Sam glanced out the window. “Those are just the lights Georgette always leaves on. Don’t bother her. She needs her rest.”

He snorted elaborately. “Oh, okay! I was headed right over there to wake her up. But that’s good advice, Sam. Not to barge in on somebody while they’re sleeping.”

Teddy growled with impatience until Sam took her away.

Left alone, Clark lit a cigarette and leaned far out the opened window, turning south, away from the Nickerson house, toward the dark roll of green fields, as if he could see Annie all the way in Miami if he looked hard enough.

But all he saw were stars, making way for dawn.

***

Hours later he was awakened by a sweet smell. Down in the kitchen, Sam was flipping flapjacks at the stove griddle.

At the kitchen table, dressed for work but still in her pink fluffy bedroom slippers, Georgette sleepily drank coffee from one of the “Movie Mugs” Sam sold at Now Voyager. This one showed Claudette Colbert in Misleading Lady.

“I’ll give you this, Sam,” said Georgette, studying her mug. “In so far as an ’80s girl can look like a ’30s star, Ruthie looks a little like Claudette. It’s the eyes. What color were their eyes? Isn’t that weird? We only have black-and-white photos. D. K., what color were Ruthie’s eyes?”

At the back door, D. K. Destin smoked a cigarette, leaning from his wheelchair to puff the smoke outside. “Give me a break, how the hell am I suppose to know what color? White people’s color. Green, blue, one of those colors.”
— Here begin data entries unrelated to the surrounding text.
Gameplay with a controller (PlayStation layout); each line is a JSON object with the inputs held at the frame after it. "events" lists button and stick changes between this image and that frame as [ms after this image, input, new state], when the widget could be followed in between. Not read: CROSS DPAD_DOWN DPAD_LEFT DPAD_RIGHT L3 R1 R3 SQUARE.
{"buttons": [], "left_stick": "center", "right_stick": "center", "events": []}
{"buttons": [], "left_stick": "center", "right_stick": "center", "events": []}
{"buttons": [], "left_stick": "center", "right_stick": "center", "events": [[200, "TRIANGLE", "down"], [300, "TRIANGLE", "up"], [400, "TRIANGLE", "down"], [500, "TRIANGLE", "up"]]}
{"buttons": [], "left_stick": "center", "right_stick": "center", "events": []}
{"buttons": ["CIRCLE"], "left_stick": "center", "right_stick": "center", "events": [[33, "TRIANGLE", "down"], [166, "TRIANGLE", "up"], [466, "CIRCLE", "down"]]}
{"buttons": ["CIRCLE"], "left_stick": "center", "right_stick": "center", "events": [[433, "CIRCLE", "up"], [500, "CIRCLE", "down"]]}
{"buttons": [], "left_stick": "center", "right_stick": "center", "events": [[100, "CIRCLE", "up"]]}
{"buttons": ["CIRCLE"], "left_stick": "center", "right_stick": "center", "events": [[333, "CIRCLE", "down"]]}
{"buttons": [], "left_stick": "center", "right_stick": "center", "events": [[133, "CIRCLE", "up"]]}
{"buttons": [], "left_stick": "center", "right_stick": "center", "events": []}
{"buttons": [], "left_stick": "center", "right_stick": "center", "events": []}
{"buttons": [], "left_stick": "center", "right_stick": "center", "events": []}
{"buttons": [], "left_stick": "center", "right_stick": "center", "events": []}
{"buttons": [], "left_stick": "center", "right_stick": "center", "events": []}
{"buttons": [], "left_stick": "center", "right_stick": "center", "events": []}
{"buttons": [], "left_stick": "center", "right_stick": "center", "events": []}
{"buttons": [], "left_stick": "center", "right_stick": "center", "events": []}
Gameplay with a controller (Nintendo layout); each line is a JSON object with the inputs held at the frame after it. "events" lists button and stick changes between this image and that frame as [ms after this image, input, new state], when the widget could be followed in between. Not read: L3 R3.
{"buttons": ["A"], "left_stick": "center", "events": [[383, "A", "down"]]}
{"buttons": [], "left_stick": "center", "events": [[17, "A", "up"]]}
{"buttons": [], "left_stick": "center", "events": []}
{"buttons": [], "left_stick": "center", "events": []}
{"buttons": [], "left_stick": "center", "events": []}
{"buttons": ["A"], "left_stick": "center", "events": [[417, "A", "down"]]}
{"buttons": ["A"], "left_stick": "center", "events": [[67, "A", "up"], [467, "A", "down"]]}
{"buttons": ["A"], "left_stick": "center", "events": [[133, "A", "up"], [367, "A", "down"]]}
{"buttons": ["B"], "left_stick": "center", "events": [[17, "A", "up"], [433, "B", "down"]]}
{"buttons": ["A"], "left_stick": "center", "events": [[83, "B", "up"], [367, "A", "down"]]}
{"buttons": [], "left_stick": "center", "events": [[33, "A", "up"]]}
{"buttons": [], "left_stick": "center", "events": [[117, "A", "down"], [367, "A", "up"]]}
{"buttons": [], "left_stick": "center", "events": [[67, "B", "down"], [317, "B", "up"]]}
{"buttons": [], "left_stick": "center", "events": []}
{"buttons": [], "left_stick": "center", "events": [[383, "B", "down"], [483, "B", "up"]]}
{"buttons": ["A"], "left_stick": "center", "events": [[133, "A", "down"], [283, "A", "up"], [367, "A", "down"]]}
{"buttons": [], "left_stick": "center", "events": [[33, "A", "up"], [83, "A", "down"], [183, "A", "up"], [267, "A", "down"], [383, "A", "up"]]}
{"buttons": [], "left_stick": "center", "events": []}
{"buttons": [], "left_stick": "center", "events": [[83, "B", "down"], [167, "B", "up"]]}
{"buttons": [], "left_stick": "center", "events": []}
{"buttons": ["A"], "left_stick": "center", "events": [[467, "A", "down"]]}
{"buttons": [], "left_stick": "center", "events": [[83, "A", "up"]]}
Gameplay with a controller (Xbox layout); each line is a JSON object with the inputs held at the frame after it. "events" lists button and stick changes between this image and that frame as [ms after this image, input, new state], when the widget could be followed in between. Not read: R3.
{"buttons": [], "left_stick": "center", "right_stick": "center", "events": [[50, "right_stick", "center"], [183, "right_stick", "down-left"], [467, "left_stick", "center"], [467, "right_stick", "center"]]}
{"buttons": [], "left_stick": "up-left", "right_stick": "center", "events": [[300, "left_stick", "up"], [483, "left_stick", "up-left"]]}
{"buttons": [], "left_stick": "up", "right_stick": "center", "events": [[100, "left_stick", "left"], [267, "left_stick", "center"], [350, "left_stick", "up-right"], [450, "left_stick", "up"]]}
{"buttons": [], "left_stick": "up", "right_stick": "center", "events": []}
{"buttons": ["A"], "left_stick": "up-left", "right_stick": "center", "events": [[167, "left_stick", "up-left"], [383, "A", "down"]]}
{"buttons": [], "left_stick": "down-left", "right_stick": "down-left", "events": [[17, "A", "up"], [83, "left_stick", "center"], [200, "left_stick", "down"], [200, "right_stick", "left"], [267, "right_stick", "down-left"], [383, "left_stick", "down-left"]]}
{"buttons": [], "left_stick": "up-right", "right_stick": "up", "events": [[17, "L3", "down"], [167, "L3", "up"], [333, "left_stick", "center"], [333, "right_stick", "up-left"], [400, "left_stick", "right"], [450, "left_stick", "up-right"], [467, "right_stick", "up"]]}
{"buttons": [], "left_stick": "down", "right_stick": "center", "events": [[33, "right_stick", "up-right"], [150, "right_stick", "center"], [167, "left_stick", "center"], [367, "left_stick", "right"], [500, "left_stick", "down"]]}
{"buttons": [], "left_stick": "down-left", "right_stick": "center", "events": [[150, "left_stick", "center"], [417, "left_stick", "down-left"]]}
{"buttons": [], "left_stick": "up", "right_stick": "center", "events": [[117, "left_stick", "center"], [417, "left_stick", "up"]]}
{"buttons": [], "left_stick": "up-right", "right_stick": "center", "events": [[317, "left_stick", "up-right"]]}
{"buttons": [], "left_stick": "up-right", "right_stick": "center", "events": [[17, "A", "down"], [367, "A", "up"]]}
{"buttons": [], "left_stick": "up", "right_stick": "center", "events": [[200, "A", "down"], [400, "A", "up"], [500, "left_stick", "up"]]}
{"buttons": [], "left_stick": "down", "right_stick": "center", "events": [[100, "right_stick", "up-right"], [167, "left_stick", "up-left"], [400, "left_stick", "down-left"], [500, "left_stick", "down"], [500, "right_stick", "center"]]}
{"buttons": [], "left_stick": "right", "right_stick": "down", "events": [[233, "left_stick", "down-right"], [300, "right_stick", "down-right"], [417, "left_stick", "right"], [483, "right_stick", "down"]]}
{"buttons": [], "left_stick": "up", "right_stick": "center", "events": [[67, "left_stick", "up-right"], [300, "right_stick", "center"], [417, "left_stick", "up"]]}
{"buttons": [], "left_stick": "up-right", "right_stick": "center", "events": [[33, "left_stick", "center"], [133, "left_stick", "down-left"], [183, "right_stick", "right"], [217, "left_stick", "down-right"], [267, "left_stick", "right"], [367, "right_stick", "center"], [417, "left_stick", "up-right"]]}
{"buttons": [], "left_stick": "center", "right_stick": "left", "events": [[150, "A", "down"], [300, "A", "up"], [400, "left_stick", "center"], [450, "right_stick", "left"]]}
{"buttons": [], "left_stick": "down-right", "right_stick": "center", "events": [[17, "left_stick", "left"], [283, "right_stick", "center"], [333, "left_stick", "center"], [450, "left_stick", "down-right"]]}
Clark walked into the kitchen with a yawn. “So what’s happening?”

“Banana pancakes,” Sam told him.

The kitchen wall phone rang. Georgette answered it. “Peregrine-Goode residence.”

“Hello,” said a cheerful male voice. “My name is Trevor Smithwall, I’m Annie’s next-door neighbor. Are you Aunt Sam?”

Georgette made a phhtt noise. “Do I sound like a grown woman’s aunt? I’m Annie’s friend Georgette Nickerson.”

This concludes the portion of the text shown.